■ WORK ORDER ■
Write out, please, each line from the one containing "2: (26, 28)" to the final line of the data, both included, exactly and without pictures.

■ RECORDS SHOWN ■
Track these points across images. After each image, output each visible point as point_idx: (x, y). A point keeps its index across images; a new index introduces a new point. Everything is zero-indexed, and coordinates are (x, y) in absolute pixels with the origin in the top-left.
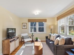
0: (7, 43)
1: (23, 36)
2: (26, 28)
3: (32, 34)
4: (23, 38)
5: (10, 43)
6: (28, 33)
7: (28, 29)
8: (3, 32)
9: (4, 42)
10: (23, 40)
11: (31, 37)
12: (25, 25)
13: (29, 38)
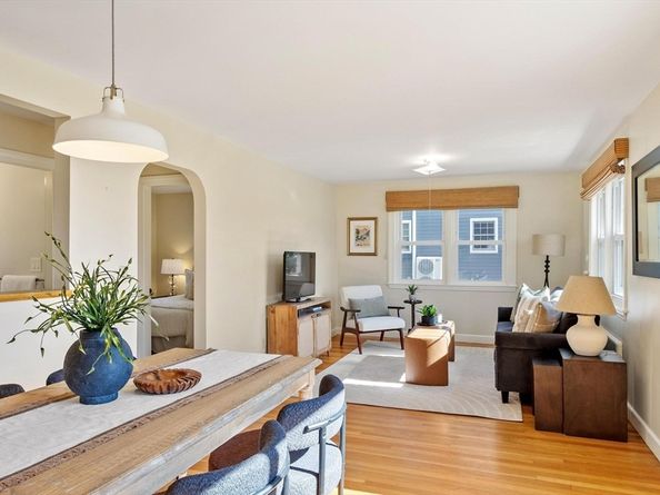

■ TASK RESPONSE ■
2: (26, 28)
3: (32, 34)
4: (23, 38)
5: (10, 43)
6: (28, 33)
7: (28, 29)
8: (3, 32)
9: (4, 42)
10: (23, 40)
11: (31, 37)
12: (25, 25)
13: (29, 38)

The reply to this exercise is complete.